Thursday, September 15, 2011

Review: Next to Love

Next to Love: A Novel

About the Book:
A story of love, war, loss, and the scars they leave, Next to Love follows the lives of three young women and their men during the years of World War II and its aftermath, beginning with the men going off to war and ending a generation later, when their children are on the cusp of their own adulthood.

Set in a small town in Massachusetts, the novel follows three childhood friends, Babe, Millie, and Grace, whose lives are unmoored when their men are called to duty. And yet the changes that are thrust upon them move them in directions they never dreamed possible—while their husbands and boyfriends are enduring their own transformations. In the decades that follow, the three friends lose their innocence, struggle to raise their children, and find meaning and love in unexpected places. And as they change, so does America—from a country in which people know their place in the social hierarchy to a world in which feminism, the Civil Rights movement, and technological innovations present new possibilities—and uncertainties. And yet Babe, Millie, and Grace remain bonded by their past, even as their children grow up and away and a new society rises from the ashes of the war.

Beautifully crafted and unforgettable, Next to Love depicts the enduring power of love and friendship, and illuminates a transformational moment in American history.

My Comments:
I'm usually a fan of light quick reads and while this book was not in either of those categories, I really enjoyed it.  As noted above, the story follows Babe, Millie and Grace from early in WWII until the time their children are grown.  It also follows Naomi, an African-American who was in school with them.  We watch the men go off to war--and then see who comes home, and who doesn't.  Some of the women spend the War working; others are busy with young ones.  All of their lives are deeply effected by the War, and that effect lasts long after V-Day.

The book is literary fiction; the characters are far more important than the plot.  Sections are dated and usually one woman's story is told, and then another's which can lead to confusion if the section headers are not read.  Even though the women were friends, and raised in the same small town their choices and their lives are very different which gives the characters real depth. To some extent, none of the women has a "normal" life, but then who in real life does?  I can't say I was particularly fond of any of them.  Perhaps because they all in one way or another chose to be unconventional, they all pay a cost.

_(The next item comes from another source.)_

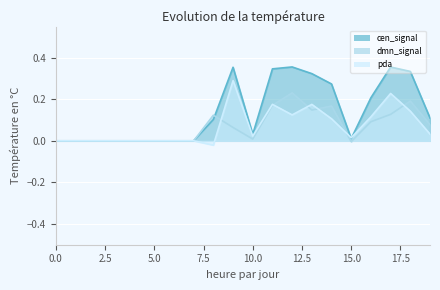

At which category does pda reach its first local valley?

8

Since I'm a linear thinker and the book wasn't, I'm not going to give it an A, but I'll give it a solid B+.  I'd like to thank NetGalley for making a review copy available.


  1. Thanks for the review and tips for reading.
    I have this on my wishlist


  2. Sounds like an interesting book. It's hard to imagine what people go through in war times like WWII when the entire nation is affected by global conditions. People who get to live a fairly "ordinary" and peaceful life are more fortunate than they know.

  3. I don't mind when books aren't told linearly, but I thought this one was a bit confusing with all the movement in time. Still, I loved it. I think the author did a great job showing how the war affected not only the soldiers but the people they left back home. I've linked to your review on War Through the Generations.